In the summer of my first year of high school, a priest of the Fraternity of St. Charles invited me, along with five other Portuguese kids, to attend a summer vacation of Gioventù studentesca with the community of Brianza. The families of a couple of the participants welcomed us and hosted us in the days leading up to our departure. Without knowing us, they welcomed us into their homes like friends only because we belonged to the same history. During the vacation, then, I was able to see that, despite the geographic and cultural distance, which was not immense but was nevertheless palpable, those young people were having the same experience that I was living in Lisbon with my friends. Only that there were around 100 of us, while at that vacation, there were 400 of them all together.
That summer, I discovered that Communion and Liberation was the place for me. I was born and raised in a “CL family” and, in those days, I experienced the gift that my parents had given to me. I discovered that CL was my home but also that the Movement was spread throughout the world. A missionary impetus was born in me that, at that moment, did not so much consist of announcing Christ to the world as much as recognizing Him within the companionship that the Movement was offering me. That same summer, I returned to Italy with my family to the Meeting in Rimini. The next year, those friends from Brianza had to tolerate me at Christmas, Easter and two more times in the summer, first at the vacation, and then again at the Meeting.
This world that had opened up before my eyes during high school exploded in my college years. With students coming to Lisbon for Erasmus, I had the opportunity to reciprocate the welcome I had been given. Plus, the opportunity to visit them during the winter justified trips to Italy, France and Spain. Finally, it was also my turn to do Erasmus: Chile and Argentina were the new homes that I discovered. The CL community then asked me to continue traveling: they were looking for a volunteer to translate the spiritual exercises of the university students from Africa for the youth in Mozambique. So I had the opportunity to go twice to Uganda and once to Kenya.
Christ makes any place familiar only because He is present
In addition to these beautiful trips around the world, there was a very significant experience during my university years, namely charitable work with the Sisters of Mother Teresa of Calcutta: catechism and study help for boys in a poor neighborhood in Lisbon.
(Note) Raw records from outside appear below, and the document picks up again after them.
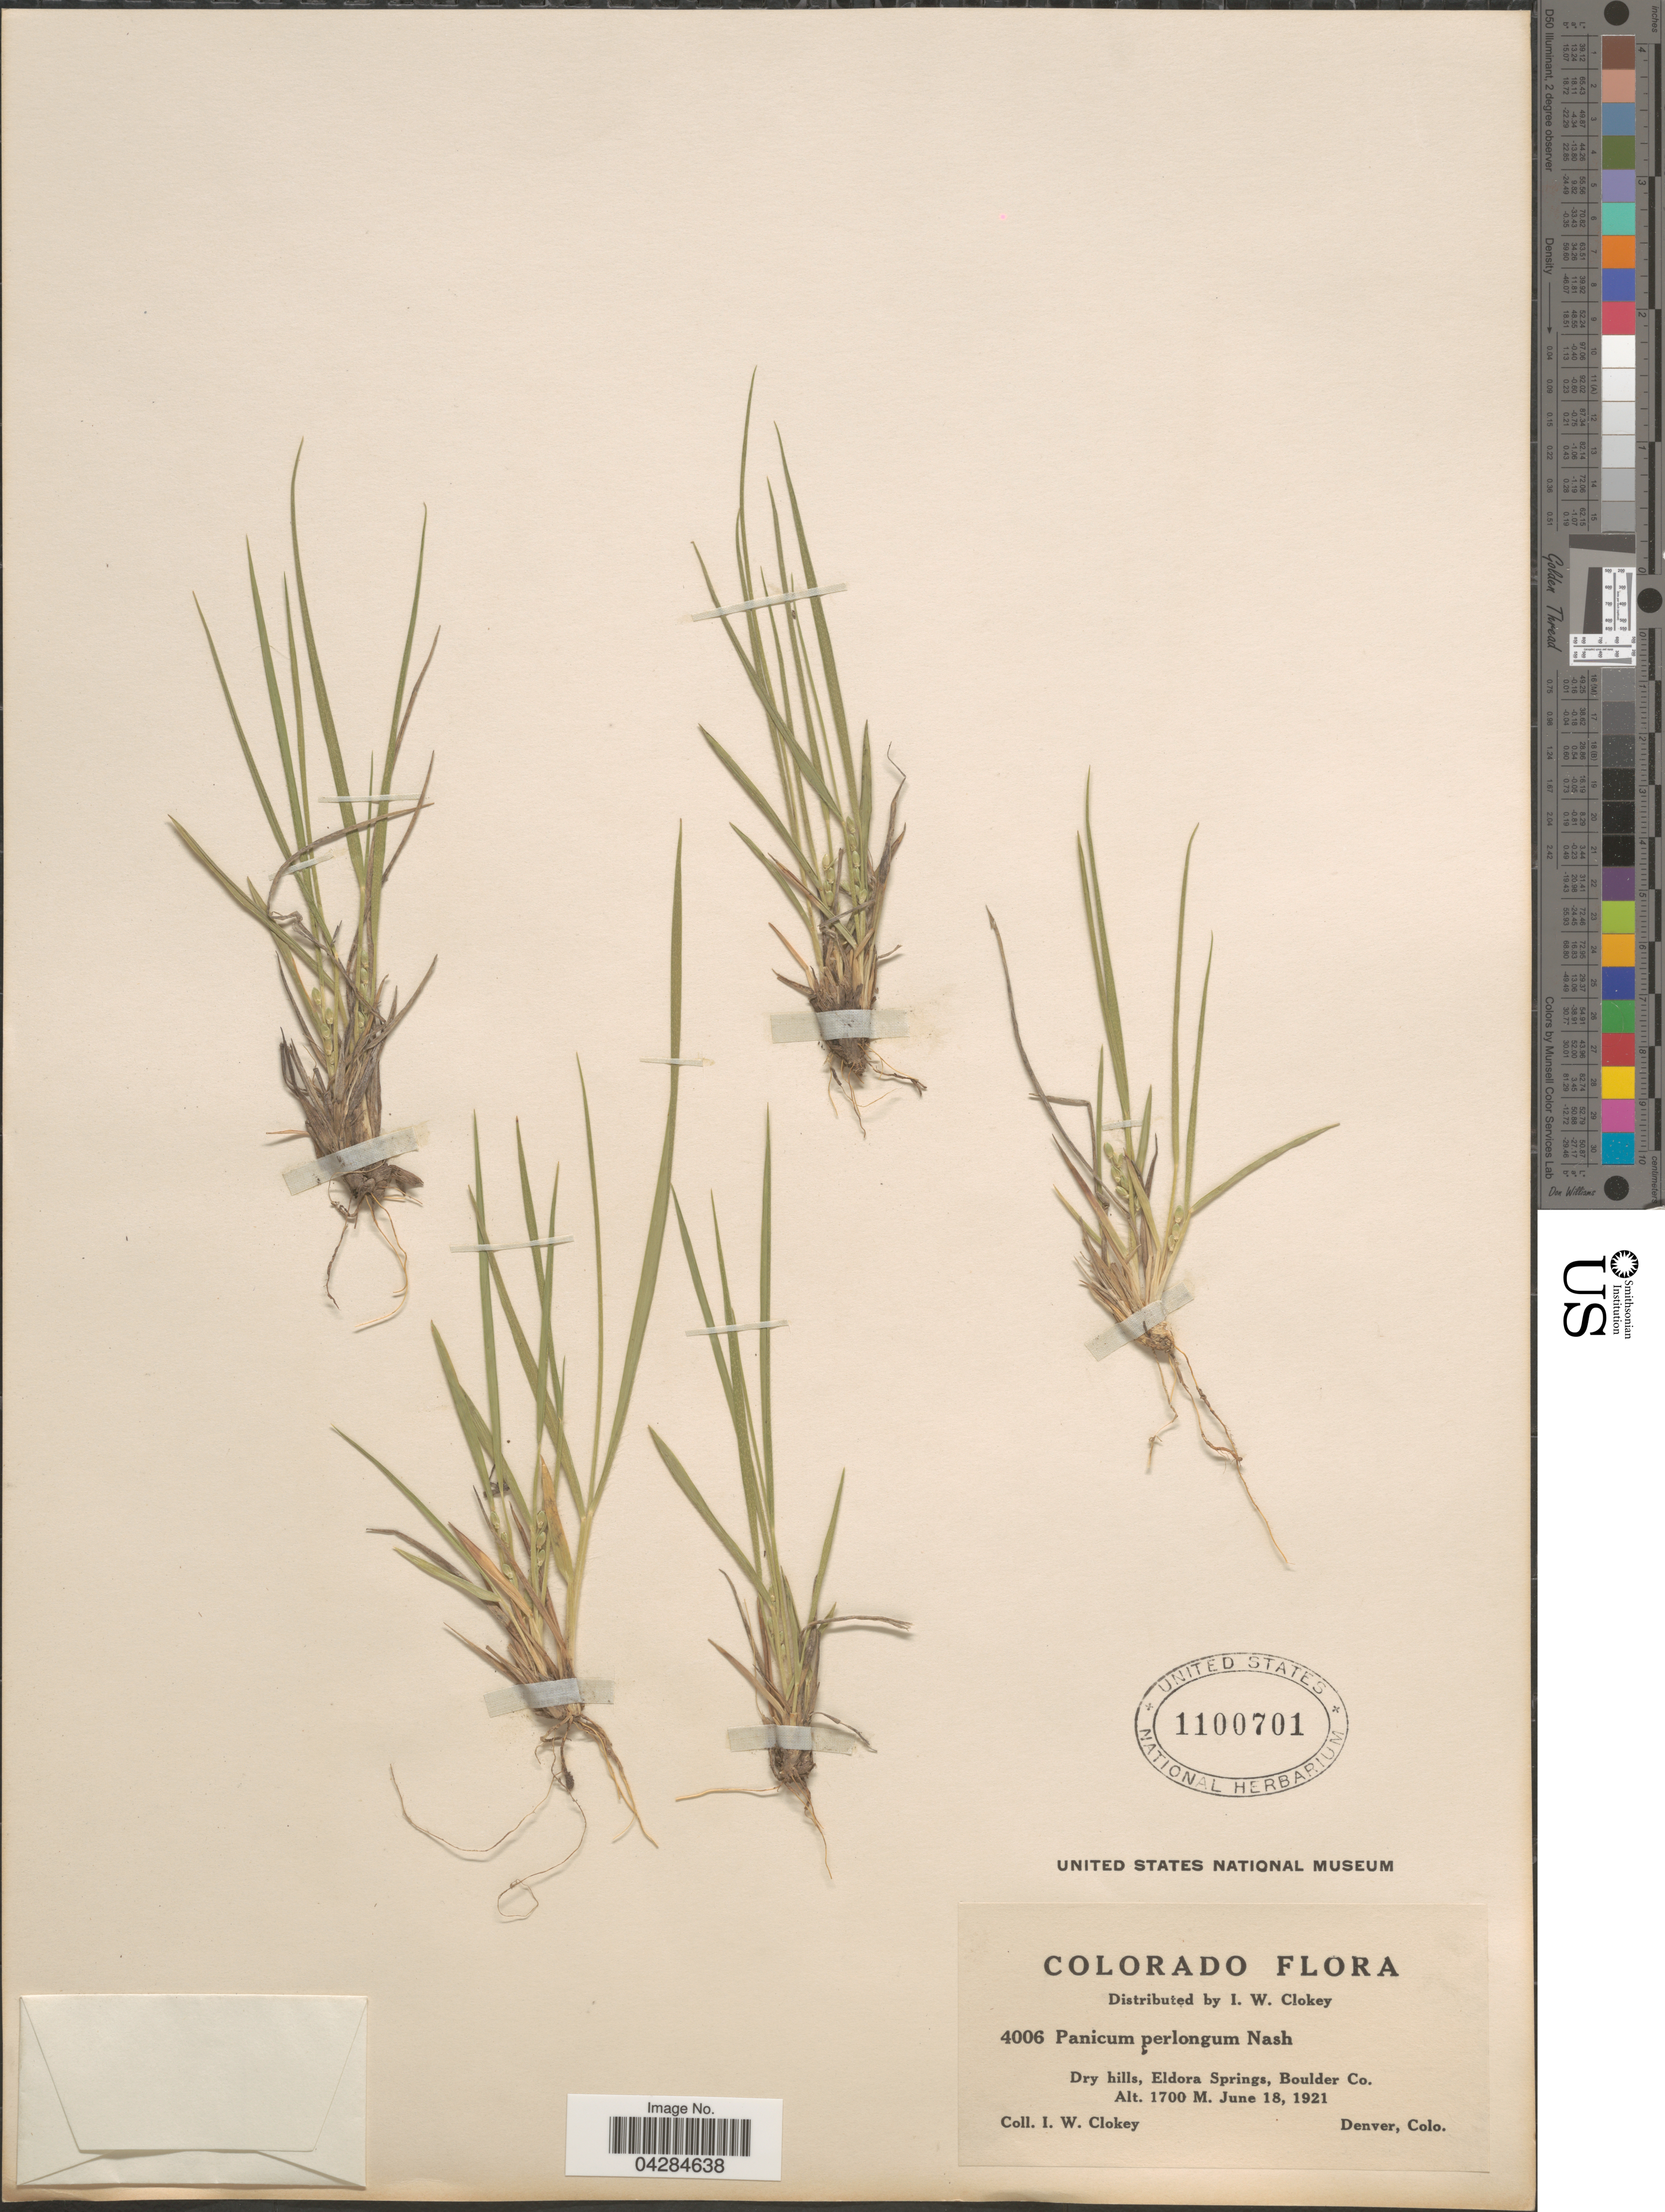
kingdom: Plantae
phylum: Tracheophyta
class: Liliopsida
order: Poales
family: Poaceae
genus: Dichanthelium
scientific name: Dichanthelium perlongum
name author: (Nash) Freckmann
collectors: I. W. Clokey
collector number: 4006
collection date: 1921-06-18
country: United States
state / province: Colorado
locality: Dry hills, Eldora Springs, Boulder Co.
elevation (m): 1700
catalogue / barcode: US 1100701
Lisbon is a beautiful city, but this area is not among those marked in tourist guides. The buildings are ugly, and although there is no longer the violence and insecurity of times past, one still breathes tension and malaise.
The sisters, who are from all different countries around the world, live there nonetheless with a smile and with love for the people of that neighborhood which is truly shocking. They do not look at their watch to see how long before they can escape and go to the beach. They live there and there they remain, happy and peaceful despite the suffering and precariousness that surrounds them. With them, I began to understand that truly I was able to have a home anywhere, as long as the master was Christ, who makes any place familiar only because He is present.
Their way of being with people translated into my desire for a consecrated, priestly life, which I already knew was full of beauty mainly because of the almost daily companionship my family had with Father João Seabra, a diocesan priest from Lisbon who accompanied and guided the birth and development of CL in Portugal. Thus, having realized that CL was the right place for me, experiencing a strong desire for mission and feeling called to priestly life, I saw in St. Charles the place to which God was calling me. In 2017 I began the journey in the House of Formation with new but also old friends: out of all the people at that first GS summer vacation in Brianza, in fact, four of us found ourselves now in the same seminary.